M.Sc Thesis | |

M.Sc Student | Dina Michal |
---|---|

Subject | Spectrally Arbitrary Patterns |

Department | Department of Mathematics |

Supervisors | PROFESSOR EMERITUS Abraham Berman |

PROFESSOR EMERITUS Daniel Hershkowitz |

A *sign pattern matrix** *is
a matrix which has + ,- or 0 as its entries.

If *S* = (*s*_{ij})
is an *n×n* sign pattern matrix then the sign pattern class of *S*
is

Q(*S*) = { *A* = (*a*_{ij})
in *M*_{n}*(*R*)* : sgn(*a*_{ij}) = *s*_{ij}
for all i,j }, where *M*_{n}*(*R*)* is the set of all *n×n*
matrices over R and sgn(*a*_{ij}) is the sign of the number *a*_{ij}.

An *n×n* sign pattern matrix *S*,
where *n≥*2, is called *spectrally arbitrary pattern* *(SAP)*
if given any monic polynomial *p(x)* of degree *n* with real coefficients,
there is a matrix *A* in *Q(S)* such that the characteristic
polynomial of *A* is *p(x).*

A sign pattern *B *= (*b*_{ij})
is a *superpattern* of a sign pattern *A* = (*a*_{ij})
if *b*_{ij} = *a*_{ij} whenever *a*_{ij}≠0.

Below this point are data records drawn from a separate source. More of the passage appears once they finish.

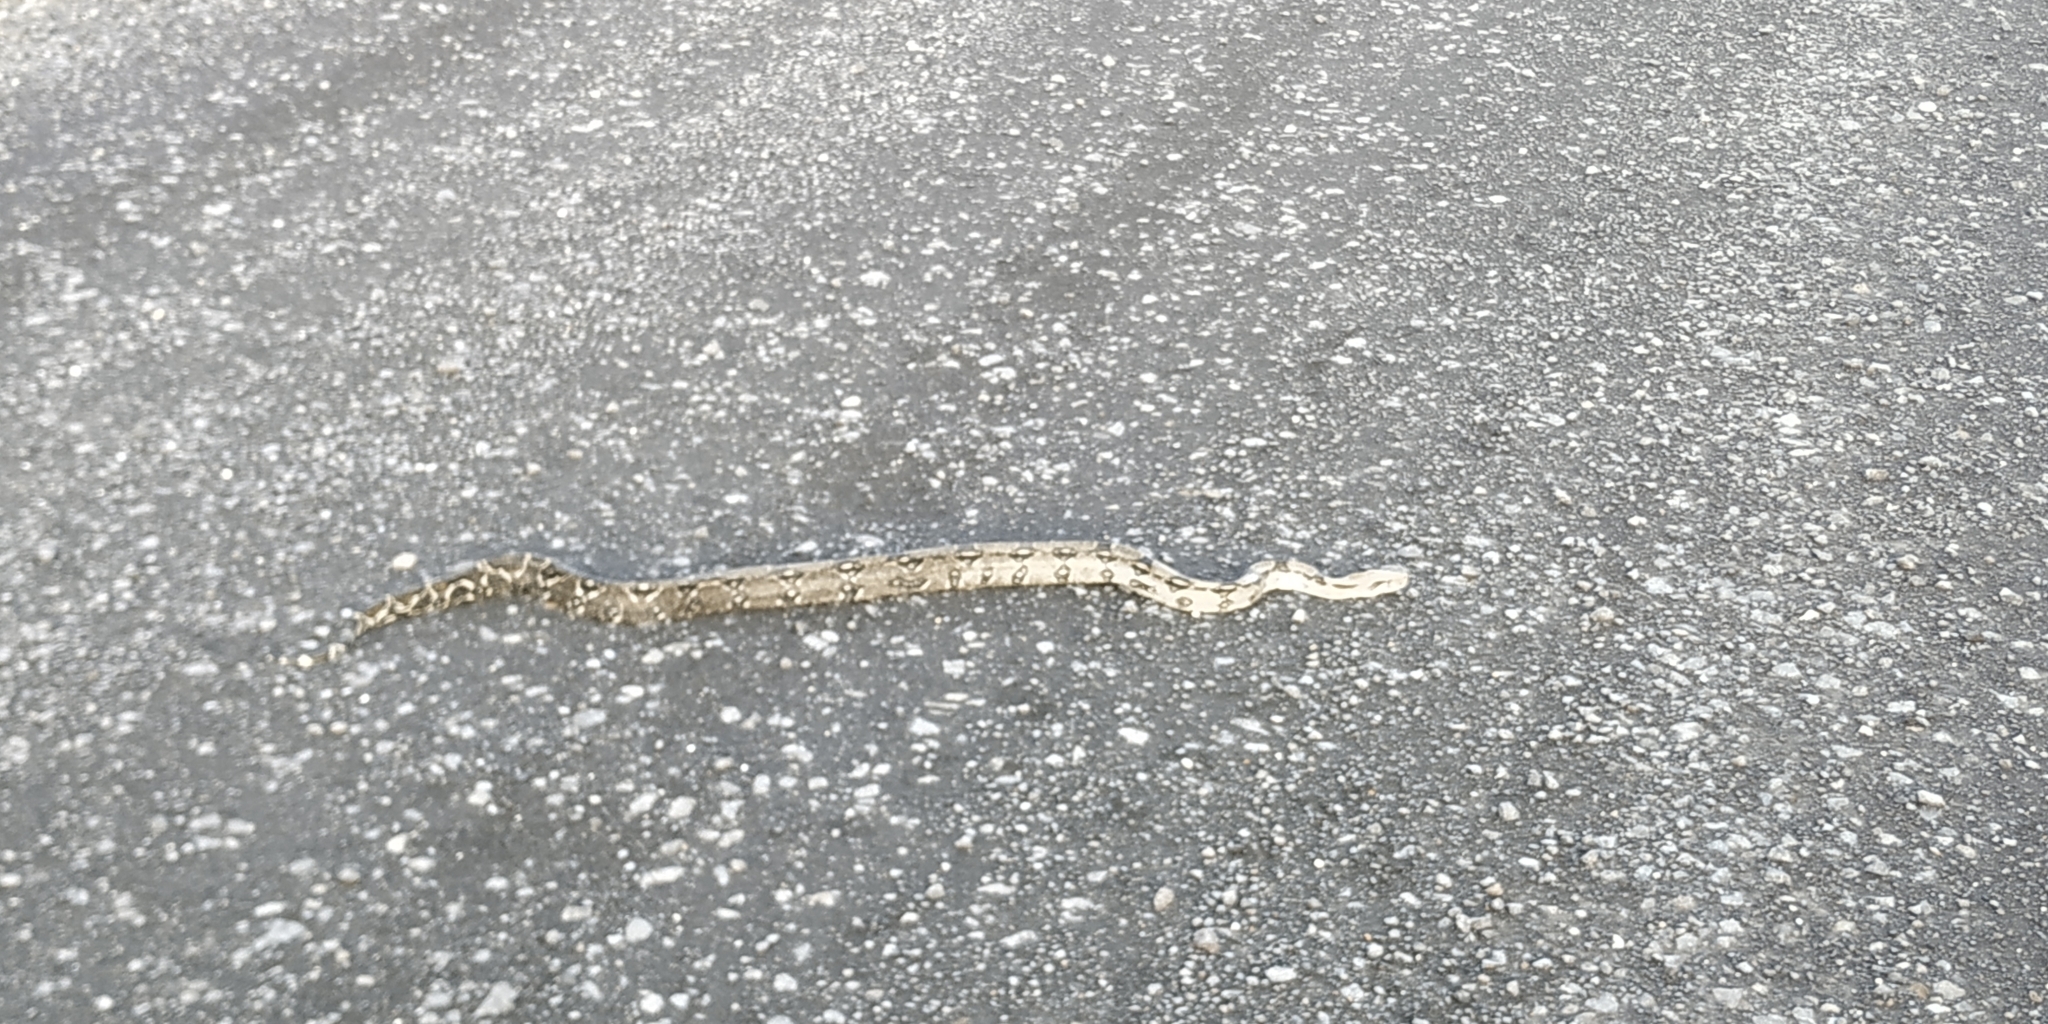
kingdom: Animalia
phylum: Chordata
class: Squamata
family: Boidae
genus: Boa
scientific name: Boa imperator
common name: Central american boa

A sign pattern *A* is *minimally
spectrally arbitrary pattern (MSAP)* if it is spectrally arbitrary but is
not spectrally arbitrary if any nonzero entry of *A* is replaced by zero.

Two sign patterns *A* and *B*
are *equivalent* if *B* may be obtained from *A* by some
combination of negation, transposition, permutation similarity and signature
similarity. It is known that if *A* and *B* are two equivalent sign
patterns then *A* is a SAP iff *B* is a SAP.

A *combinatorially symmetric*
sign pattern matrix is a square sign pattern matrix *A* where *a*_{ij}
≠ 0 iff *a*_{ji} ≠ 0.

A *tree sign pattern (t.s.p.)*
matrix is a combinatorially symmetric sign pattern matrix whose undirected
graph is a tree (possibly with loops).

In the thesis we describe the Nilpotent-Jacobian Method which is used for proving that a certain sign pattern, as well as all of its superpatterns, are SAPs and give an overview of the sign patterns which are known to be SAPs/MSAPs.

We then refer to the tree sign
patterns. We give basic properties of the spectrally arbitrary tree sign
patterns and give an overview of the classification of the 2×2, 3×3* *and 4×4
spectrally arbitrary t.s.p..

**The new results in the thesis are:**

• New patterns are proven to be SAPs. In order to verify that those patterns are not equivalent to any of the known SAPs, I use a new result which enables us to verify that two sign patterns are not equivalent.

• A classification of all the 5×5 spectrally arbitrary tridiagonal t.s.p., excluding three patterns. The concept of Grobner Bases is used in this classification.